Around 3–4 months after handing off designs to engineering, we entered our second phase of user research. The research team led heuristic evaluations and usability testing of the deployed product.

Heuristic evaluation annotations

Evaluation findings mapped directly onto our deployed wireframes

"Where do the cards save to? It's a little confusing. I can't really tell..."

Overall, 24 violations were found across a severity scale of 1–5. Three key categories became our next design focuses.

Finding 01

User Control and Freedom

Users needed clearer ways to undo, navigate back, and feel in control at every step of the experience.

Finding 02

Visibility of System Status

The system needed to better communicate where content was saving and what state the user was in at any given moment.

Finding 03

Flexibility & Efficiency of Use

Power users needed shortcuts. New users needed clearer onboarding paths. One size wasn't fitting all.

Key findings summary

Key findings with severity ratings across the 24 violations

Step Four · Iterate

Wayfinding was the core thread

After reviewing the violations, a common theme emerged: wayfinding issues. I led a customer journey mapping session with the team to pinpoint areas of ambiguity and brainstorm new flows.

Customer journey map

Customer journey map built collaboratively, surfacing the key moments of confusion

One feature we identified as especially high impact: a gallery mode for quickly scanning individual cards. We started with a whiteboarding session, moved through low-fidelity, then built out the full design.

Gallery mode whiteboard

Whiteboard exploration of gallery layout options

Gallery mode high-fidelity

High-fidelity gallery mode design

Gallery mode wireframes

Low-fidelity wireframes mapping the full gallery view system

Three features that defined the experience

Solution 01

Onboarding Experience

Majority of this project was worked on during the COVID-19 pandemic. We wanted to replicate the feelings of opening an unexpected gift from a friend as virtually as we could. What better way than through an extravagant opening animation!

Onboarding experience final

Solution 02

Customizable views

Customizable Views

We wanted the viewing experience to be as tailored to the receiver as the cards themself.
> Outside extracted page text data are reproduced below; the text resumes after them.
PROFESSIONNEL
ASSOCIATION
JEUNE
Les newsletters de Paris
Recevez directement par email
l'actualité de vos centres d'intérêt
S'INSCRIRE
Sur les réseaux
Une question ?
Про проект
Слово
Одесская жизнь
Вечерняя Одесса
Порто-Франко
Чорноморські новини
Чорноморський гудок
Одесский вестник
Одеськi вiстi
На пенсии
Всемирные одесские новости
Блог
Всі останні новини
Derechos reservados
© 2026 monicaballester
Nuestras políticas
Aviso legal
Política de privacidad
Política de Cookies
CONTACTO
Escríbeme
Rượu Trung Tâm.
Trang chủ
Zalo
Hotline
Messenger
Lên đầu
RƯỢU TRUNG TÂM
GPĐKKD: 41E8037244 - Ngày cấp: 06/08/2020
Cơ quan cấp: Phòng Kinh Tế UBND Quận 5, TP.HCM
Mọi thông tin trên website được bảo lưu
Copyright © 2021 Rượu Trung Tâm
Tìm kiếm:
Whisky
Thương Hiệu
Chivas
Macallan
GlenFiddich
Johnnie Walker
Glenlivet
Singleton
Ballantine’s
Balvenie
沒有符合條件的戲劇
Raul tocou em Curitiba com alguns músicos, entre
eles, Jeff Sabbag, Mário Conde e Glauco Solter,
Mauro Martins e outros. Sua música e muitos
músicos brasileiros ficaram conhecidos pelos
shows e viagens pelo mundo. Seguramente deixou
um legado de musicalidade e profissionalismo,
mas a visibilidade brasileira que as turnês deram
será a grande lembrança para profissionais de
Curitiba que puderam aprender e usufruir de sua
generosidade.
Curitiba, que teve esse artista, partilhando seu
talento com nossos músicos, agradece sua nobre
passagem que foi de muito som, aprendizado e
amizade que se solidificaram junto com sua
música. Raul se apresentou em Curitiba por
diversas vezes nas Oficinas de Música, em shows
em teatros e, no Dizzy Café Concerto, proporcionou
With three different views, the card receiver can choose to skim a large deck of cards or individually read and cherish each card based on their preferences.

Solution 03

Cherishing Old Decks

One of the new features we added after user testing is a review decks page. This is a space for users to view all the previous decks they have received and think back to all the wonderful times they've been appreciated for their hard work.

Cherishing old decks — Received Decks UI

Iterate, iterate, iterate, and push past what's comfortable

Gratitude was one of the longest projects I worked on at Tech4Good, and it taught me the real value of continuously revisiting your work to meet both product and user goals.

Animating was completely outside my comfort zone. Looking back, I'm glad I pushed. Having a working prototype was essential for aligning the broader team around our UX vision, and it opened up a part of my design practice I'd never explored before.

Currently in phase two of deployment, excited to see the UCSC community using it.